Priceline CEO Says People Trump Tech in Dealmaking

Priceline.com (PCLN) has turned itself into a $95 billion Internet travel behemoth in large part thanks to deft dealmaking.

But that success has been predicated on targeting M&A prospects for their people as much as for the tech at those companies, Priceline CEO Glenn Fogel told the Fortune Brainstorm Tech conference in Aspen, Colo. on Monday. The company, whose shares have risen 32% since Fogel took the reins as CEO on January 1, owns Booking.com, KAYAK, agoda.com, Rentalcars.com, and OpenTable—in addition to its namesake brand.

“IP (intellectual property) is great, but the fact is everything changes so rapidly,” Fogel told Fortune‘s Adam Lashinsky on stage. “You’ve got to be making sure you’re getting the great people with that IP.” He added: “You spent all this money to buy these companies and then what, you’re going to let them go?”

Fogel, a 16-year Priceline.com veteran credited with landing some of the travel company’s most valuable brands, got the nod after the company fired previous CEO Darren Huston in 2016 for having an affair with an unidentified employee. (Executive chairman Jeff Boyd, a former CEO, stepped back into his old job on an interim basis.)

A longtime dealmaker, Fogel said it was also important that such people be good fit, beyond their tech prowess. “A cultural conflict is one of the biggest reasons M&A transactions fail,” he said.
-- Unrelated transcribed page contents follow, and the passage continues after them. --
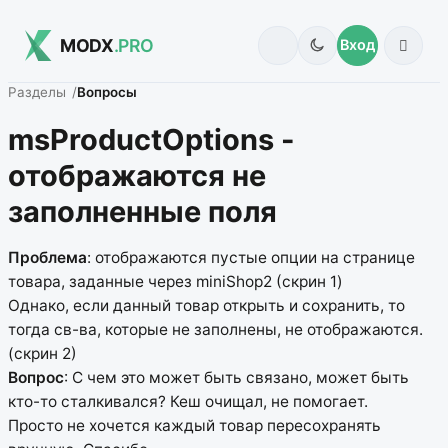
MODX
.PRO
Вход
Разделы
Вопросы
msProductOptions -
отображаются не
заполненные поля
Проблема
: отображаются пустые опции на странице
товара, заданные через miniShop2 (скрин 1)
Однако, если данный товар открыть и сохранить, то
тогда св-ва, которые не заполнены, не отображаются.
(скрин 2)
Вопрос
: С чем это может быть связано, может быть
кто-то сталкивался? Кеш очищал, не помогает.
Просто не хочется каждый товар пересохранять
Priceline.com’s business is firing on all cylinders; in the first quarter, gross travel bookings for company rose 24%. And Fogel sees Priceline as still having a lot of untapped potential in top markets like the U.S. and China. Without giving specifics, he said he wants to further integrate the capabilities of his company’s different brands, pointing, for example, to long lines at check-ins at hotels in Las Vegas and the absurdity of having to wait to have a key made when registering. He wants travel to become “frictionless.”

As for the prospect of changing the name of the company to reflect the growth of its other brands, Fogel gingerly sidestepped the inquiry while acknowledging that the idea has come up.

“We are willing to experiment,” Fogel said. “We kill sacred cows.” After all, he pointed out, the company had long since de-emphasized the “name-your-price” air travel booking model that made it prominent in its first years.

Correction (July 19, 4:50 pm): An earlier version of this article mistakenly said that Fogel was previously a banker at Morgan Stanley. In fact, he was a trader at Morgan Stanley and a banker at Kidder Peabody.